Well, by now I can say this, I’d like to take it toward establishing new possibilities in art. As I’ve said many times, I’ve been working in art since the ’80s, showing first in museums, then galleries, then out in the city at large. In places like department stores or on walls, in magazines and free papers. Also in cafés and bars and even in fashion. I’ve done painting and design, products and interiors, most everything – all of which I’ve called my art. Society insists on so many invisible distinct territories, whereas the world – not just me – cuts across them all multi-simultaneously, ever more fluid and borderless. The look of cities, shapes of countries, expressions of zeitgeist, they’re all mixed up, you begin to see them as one big thing. That’s where art is headed. Even as traditional crafts linger on and older forms hold their ground, finally after 30 years borderless mold-breaking expressions are coming out.
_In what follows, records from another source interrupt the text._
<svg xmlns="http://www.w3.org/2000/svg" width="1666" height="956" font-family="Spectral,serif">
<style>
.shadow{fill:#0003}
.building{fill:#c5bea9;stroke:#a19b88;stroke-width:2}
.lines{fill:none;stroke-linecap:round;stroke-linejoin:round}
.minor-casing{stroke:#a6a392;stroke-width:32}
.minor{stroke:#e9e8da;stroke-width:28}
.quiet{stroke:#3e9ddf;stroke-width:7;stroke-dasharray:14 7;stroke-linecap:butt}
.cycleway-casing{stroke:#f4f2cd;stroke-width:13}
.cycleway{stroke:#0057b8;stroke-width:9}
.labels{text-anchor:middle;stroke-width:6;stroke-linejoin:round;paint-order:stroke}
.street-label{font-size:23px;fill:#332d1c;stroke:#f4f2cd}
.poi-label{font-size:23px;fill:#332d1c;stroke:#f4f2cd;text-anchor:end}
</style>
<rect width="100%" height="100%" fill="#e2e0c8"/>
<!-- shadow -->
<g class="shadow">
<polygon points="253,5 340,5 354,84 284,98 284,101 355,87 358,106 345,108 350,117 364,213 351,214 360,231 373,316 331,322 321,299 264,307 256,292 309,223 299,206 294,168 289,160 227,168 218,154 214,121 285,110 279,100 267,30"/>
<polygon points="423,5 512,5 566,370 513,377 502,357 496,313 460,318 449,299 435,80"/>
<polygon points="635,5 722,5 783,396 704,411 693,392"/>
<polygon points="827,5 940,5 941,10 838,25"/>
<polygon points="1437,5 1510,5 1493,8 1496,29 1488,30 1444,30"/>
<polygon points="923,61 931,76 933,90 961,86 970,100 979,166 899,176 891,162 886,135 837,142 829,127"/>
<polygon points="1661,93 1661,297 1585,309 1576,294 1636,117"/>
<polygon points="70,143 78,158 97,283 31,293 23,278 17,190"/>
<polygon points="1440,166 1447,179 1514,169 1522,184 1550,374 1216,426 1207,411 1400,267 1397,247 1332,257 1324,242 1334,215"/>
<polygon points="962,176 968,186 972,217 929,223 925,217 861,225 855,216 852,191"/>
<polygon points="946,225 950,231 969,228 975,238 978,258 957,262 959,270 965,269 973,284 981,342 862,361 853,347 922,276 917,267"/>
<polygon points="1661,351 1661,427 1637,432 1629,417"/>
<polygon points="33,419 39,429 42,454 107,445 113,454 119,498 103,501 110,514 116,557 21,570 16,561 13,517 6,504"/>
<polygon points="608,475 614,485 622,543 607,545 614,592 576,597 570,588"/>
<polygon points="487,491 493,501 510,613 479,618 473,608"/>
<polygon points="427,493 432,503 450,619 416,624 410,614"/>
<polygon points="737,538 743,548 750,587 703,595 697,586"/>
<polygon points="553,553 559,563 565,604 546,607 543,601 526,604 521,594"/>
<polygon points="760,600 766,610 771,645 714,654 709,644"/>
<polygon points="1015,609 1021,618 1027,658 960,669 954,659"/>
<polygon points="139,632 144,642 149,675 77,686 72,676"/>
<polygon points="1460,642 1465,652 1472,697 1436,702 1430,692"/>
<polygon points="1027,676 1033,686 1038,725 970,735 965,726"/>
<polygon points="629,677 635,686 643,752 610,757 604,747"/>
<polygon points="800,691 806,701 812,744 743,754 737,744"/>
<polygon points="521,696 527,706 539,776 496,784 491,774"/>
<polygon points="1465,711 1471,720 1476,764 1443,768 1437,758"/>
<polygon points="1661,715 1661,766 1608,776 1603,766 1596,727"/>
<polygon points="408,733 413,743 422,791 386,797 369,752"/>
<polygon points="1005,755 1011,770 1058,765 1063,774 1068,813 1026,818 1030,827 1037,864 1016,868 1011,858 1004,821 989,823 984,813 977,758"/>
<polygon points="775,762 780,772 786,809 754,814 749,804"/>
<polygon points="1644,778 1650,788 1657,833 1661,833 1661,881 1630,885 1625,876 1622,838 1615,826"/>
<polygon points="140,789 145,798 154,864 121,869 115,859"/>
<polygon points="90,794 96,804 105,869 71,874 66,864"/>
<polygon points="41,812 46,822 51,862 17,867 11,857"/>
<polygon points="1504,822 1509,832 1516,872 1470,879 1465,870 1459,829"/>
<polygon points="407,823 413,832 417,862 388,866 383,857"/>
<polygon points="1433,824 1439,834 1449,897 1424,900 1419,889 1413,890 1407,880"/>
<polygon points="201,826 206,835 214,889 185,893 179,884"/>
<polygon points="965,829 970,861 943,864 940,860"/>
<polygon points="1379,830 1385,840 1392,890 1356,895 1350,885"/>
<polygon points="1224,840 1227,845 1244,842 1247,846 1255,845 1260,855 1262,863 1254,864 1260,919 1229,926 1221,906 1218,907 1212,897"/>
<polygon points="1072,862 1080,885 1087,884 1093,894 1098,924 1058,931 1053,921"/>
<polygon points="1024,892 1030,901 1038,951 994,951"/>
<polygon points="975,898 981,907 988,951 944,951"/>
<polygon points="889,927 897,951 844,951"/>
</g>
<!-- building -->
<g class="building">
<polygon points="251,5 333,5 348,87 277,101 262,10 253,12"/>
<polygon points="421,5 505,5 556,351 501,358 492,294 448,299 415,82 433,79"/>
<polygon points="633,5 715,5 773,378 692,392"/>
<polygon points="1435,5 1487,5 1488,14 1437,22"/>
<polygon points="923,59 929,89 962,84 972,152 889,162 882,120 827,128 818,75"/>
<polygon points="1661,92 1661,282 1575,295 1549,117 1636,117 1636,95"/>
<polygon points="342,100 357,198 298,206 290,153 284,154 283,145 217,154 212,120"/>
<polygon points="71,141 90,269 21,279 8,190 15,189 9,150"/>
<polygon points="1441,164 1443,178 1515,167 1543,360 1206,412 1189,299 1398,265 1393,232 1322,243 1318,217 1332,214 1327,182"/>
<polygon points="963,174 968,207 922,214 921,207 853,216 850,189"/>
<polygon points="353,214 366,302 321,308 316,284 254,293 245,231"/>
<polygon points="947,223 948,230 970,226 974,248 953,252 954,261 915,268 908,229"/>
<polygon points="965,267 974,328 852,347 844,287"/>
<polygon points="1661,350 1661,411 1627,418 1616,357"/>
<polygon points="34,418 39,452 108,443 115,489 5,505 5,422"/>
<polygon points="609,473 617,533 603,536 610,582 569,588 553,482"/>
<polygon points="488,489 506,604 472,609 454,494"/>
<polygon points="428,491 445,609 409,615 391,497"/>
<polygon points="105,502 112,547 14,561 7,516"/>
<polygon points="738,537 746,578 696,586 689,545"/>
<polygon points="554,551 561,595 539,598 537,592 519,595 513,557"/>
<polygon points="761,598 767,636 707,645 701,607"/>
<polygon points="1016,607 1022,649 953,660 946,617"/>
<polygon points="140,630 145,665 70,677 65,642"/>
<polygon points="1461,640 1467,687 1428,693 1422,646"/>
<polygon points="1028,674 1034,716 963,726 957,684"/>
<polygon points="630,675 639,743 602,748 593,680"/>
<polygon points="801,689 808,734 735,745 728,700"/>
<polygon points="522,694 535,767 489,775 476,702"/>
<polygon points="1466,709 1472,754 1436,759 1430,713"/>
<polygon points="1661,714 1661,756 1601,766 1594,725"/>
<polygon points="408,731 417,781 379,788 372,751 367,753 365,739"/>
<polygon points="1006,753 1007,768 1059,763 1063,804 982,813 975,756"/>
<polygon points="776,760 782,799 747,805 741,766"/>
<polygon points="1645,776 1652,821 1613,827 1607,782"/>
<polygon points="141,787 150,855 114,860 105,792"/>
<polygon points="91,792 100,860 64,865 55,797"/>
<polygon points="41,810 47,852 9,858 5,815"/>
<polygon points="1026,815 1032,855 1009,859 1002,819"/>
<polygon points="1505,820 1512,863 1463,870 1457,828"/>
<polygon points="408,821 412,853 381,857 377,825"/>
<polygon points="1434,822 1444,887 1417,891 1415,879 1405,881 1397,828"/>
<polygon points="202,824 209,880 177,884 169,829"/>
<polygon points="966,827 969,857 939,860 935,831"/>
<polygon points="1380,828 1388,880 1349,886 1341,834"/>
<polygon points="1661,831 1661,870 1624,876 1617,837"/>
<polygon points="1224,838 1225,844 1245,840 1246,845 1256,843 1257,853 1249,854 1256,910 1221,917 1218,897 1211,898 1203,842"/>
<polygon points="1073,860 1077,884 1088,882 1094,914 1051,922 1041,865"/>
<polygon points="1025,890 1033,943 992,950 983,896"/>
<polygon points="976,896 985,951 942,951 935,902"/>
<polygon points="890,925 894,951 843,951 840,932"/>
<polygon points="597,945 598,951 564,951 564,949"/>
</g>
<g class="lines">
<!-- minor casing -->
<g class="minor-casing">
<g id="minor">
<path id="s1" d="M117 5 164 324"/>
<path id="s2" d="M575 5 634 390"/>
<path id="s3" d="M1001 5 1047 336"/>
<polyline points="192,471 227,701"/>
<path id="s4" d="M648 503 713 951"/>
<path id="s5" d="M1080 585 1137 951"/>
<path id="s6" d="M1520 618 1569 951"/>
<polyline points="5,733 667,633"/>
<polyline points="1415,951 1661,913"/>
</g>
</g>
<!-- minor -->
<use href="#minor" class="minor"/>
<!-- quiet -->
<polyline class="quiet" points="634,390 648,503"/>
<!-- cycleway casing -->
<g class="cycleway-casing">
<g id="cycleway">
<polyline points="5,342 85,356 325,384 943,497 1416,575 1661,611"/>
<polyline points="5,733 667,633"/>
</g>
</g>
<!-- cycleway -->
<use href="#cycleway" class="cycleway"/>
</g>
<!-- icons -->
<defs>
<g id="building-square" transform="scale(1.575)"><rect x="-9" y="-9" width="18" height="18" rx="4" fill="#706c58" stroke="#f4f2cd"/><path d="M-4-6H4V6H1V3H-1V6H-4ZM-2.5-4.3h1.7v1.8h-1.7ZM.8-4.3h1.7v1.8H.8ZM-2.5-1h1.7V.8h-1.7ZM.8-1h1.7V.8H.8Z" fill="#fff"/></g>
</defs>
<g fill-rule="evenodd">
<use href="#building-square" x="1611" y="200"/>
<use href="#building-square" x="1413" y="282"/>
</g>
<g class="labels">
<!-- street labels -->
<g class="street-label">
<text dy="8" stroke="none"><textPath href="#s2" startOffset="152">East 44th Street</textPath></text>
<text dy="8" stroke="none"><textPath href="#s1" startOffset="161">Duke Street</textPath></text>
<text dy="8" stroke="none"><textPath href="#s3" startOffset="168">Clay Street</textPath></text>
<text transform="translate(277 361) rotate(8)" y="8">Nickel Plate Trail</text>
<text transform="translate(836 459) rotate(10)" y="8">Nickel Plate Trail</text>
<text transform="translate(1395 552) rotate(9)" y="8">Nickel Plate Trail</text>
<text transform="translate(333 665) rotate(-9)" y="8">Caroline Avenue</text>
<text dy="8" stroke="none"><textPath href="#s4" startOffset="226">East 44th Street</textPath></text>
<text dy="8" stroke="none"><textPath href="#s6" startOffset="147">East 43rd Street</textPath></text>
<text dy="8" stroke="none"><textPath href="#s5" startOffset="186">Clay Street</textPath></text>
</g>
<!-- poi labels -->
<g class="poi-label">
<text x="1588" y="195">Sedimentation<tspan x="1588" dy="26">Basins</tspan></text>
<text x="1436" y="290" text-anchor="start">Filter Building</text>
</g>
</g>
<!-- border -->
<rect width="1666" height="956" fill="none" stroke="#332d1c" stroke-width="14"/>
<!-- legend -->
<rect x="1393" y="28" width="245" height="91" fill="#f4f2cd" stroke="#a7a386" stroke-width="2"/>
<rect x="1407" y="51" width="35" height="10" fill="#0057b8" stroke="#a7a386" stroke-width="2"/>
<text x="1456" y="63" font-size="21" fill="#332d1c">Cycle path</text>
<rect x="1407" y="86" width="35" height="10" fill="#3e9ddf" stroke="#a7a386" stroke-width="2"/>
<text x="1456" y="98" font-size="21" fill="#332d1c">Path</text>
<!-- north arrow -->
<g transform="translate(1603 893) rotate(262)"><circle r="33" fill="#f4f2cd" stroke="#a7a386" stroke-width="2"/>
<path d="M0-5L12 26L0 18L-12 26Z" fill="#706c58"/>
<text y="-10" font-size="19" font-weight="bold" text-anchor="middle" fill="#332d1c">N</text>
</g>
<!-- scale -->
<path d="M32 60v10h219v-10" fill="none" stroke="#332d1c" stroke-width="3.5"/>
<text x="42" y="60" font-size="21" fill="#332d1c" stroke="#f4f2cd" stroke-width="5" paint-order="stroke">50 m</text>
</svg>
Art projects can comprise spaces, people, things, time, anything and everything. On the other hand, there’s still no viable criteria for assessing art outside the big city. Auction prices for paintings are easy to follow.

Roppongi Art Night will become a powerful magnet for culture.

There are trade shows and competitions for art commerce. Financially based appraisals. But there arestill no standards for art projects. Of course, they’re not commodities for sale. And with where we are today, I think that’s the way everyone wants them to be. After the quake, everything got shaken up, right? But no one wanted anything monetary. People in these times can’t seem to live without both the paid and the unpaid. This generation no longer wants to do paid work all of their time. Not so long ago, they might have wanted to work hard, then spend their money in their free time after five, but those aren’t the values any more. Kids who now want to make good use of their time finding their own values by coming together on art projects aren’t seeking monetary reward. They’re eager to find what matters to themselves. It’s difficult, but it can’t be quantified. Unpaid, but recompensed somewhere. Otherwise, they’d never be recognized by the powers that be in adult society. If Art Night styles itself as a solid platform that approves of all sorts of projects, not just artist exhibitions, this will become a powerful antenna for broadcasting culture. One-nightonly keeps it real and easy to research. Visitor numbers can be quantified, though we’ll need to come up with other numbers as well. Without that, it’ll just end having been a fun night out in an extraordinary setting.